→ **Passage**
'''
TMorita wrote:
The Java case and the 6502 case are totally different cases.
The Java case was analyzing the derived types which would be stored in a particular variable, then called through a particular interface-dispatching point in code. There is a limited enumeration of types that end up there, and the setting of them was direct. This is quite similar to analyzing a 16-bit integer in 6502 that is manually used as a jump vector.
It has nothing to do with selfmod or type-safety or verification or branch targets internal to Java functions, it's purely a problem of "what values/derived-types can this location, which is directly set from literals in other places in code, hold?" which is a very limited problem.
Quote:
So, there are no unrestricted jump instructions in Java bytecode.
Would you consider the invoke* instructions or calling a Runnable.run() to be unrestricted? Those are the closest equivalent of a JMP(ind) in a working 6502 program. The java manifestation of the exact same analysis problem is on a higher level than on the 6502.
Quote:
My experience differs. I wrote a 65816 disassembler which follows control flow to discover the state of the M and X bits. Most of the cases I found were not amenable to shallow analysis.
And I agree with that. Note that enumerating the values of a vector does not determine
when those values hold, just that they are some values that
are put there, thus is not state tracking except the tiny bit between the LDA and STA instructions which write to the vector, to propagate the constant. Your flag example is one of state tracking across large swaths of code, which is a much larger problem.
'''
→ **Requirements**
(1) Reproduce, word for word, the section of the forum discussion above about Java and 6502 code analysis that opens with the words containing "Would you consider" and closes with "on the 6502.".
(2) Write what comes next in the forum discussion above about analyzing Java and 6502 code, picking up after its final sentence.

→ **Information supplied**
'''
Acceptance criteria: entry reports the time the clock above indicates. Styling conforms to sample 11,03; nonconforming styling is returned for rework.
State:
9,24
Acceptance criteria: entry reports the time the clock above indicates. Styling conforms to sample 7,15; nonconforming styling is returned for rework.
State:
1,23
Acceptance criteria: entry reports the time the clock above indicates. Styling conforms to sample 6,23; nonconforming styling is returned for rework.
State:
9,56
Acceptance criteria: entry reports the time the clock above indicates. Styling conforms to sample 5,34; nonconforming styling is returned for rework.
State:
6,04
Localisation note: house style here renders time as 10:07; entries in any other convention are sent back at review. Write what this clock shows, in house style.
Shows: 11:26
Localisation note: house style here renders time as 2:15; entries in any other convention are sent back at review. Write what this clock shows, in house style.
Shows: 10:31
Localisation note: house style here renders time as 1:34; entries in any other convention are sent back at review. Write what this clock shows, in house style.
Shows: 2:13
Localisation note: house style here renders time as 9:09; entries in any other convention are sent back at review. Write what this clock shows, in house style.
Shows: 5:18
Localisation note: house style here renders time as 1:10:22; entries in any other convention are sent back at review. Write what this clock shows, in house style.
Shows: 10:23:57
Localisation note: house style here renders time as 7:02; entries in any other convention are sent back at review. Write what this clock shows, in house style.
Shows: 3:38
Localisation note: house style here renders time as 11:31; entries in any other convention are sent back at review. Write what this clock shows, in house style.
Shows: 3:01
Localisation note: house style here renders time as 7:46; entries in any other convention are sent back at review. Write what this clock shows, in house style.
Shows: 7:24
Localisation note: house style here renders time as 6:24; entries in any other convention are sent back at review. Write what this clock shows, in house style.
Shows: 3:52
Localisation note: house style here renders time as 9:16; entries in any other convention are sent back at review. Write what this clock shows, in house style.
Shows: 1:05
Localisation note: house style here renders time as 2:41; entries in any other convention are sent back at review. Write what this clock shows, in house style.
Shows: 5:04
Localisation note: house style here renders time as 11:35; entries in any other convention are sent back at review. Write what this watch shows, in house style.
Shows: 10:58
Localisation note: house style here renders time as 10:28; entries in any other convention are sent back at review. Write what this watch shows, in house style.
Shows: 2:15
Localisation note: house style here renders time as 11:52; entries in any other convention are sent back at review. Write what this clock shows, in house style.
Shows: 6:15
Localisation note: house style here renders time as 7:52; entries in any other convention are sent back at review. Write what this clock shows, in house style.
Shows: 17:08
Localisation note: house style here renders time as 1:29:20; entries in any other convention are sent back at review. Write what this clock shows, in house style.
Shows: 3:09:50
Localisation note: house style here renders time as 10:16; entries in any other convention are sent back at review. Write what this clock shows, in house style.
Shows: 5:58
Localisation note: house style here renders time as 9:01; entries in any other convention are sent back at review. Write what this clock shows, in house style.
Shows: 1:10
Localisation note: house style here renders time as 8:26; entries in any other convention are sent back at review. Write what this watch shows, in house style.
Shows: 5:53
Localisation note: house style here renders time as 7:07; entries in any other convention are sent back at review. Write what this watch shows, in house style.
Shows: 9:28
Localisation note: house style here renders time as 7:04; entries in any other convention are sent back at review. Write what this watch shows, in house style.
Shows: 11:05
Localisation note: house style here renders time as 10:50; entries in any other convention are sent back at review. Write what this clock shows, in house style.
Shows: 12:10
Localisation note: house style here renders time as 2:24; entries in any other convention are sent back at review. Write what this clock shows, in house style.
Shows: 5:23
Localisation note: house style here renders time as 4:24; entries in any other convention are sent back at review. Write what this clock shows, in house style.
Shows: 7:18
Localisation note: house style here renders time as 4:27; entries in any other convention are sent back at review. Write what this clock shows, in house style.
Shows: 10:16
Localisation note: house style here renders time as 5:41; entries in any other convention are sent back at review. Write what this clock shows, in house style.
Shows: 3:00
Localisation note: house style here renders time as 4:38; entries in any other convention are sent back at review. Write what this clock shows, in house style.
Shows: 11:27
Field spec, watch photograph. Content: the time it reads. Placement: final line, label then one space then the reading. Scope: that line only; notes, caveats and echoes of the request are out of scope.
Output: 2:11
'''
→ **Answers to each task**
(1)
Would you consider the invoke* instructions or calling a Runnable.run() to be unrestricted? Those are the closest equivalent of a JMP(ind) in a working 6502 program. The java manifestation of the exact same analysis problem is on a higher level than on the 6502.

(2)
Quote:
Imagine you have a C compiler, and the optimization algorithm is theoretically faulty and only produces correct code for "many if not most" of the cases.
That is the wrong way of looking at it. A better analogy would be the optimizer only performs optimizations where it can statically determine certain features, and not optimizing when it can't.
Analysis brings forth known, known-complete, and/or known-incomplete information about code which
adds to the system's understanding of it. Any individual bit of analysis doesn't necessarily bring all truth about a system on its own, and if you deny the use of any input indicators beyond "proven fact" then you end up with a simplistic and underpowered analysis. Too many people are simply afraid of or don't know how to work with "unknown"s and "might be"s, which is disappointing when it comes to fields like this which really depend on them. Converging unknowns is a late-stage process; resolving types and enumerations is earlier and iterates based on dependencies and new information.
Quote:
Given the instruction sequence:
JMP (zp)
where the contents are not known, and a 4 megabit NES cartridge such as Final Fantasy III, the number of possible branch destinations is 512K.
So, with your approach, you would have to analyze 512K entry points into the code and check if each one executes valid instruction sequences, and if so, generate the corresponding equivalent code for each one.
Then you have not read my approach at all. I agree that what you say would be a dumb approach, however such brute-force analysis can be useful (see link at the end of the post).
My approach does the equivalent of the following:
- Note what locations JMP(ind) instructions use as vectors. (JMPs found in known code areas)
- Note any stores into those vector locations. (Stores found in known code areas)
- See if basic constant propagation gives that store a known value.
- Associate low & high byte sets together if they easily chain.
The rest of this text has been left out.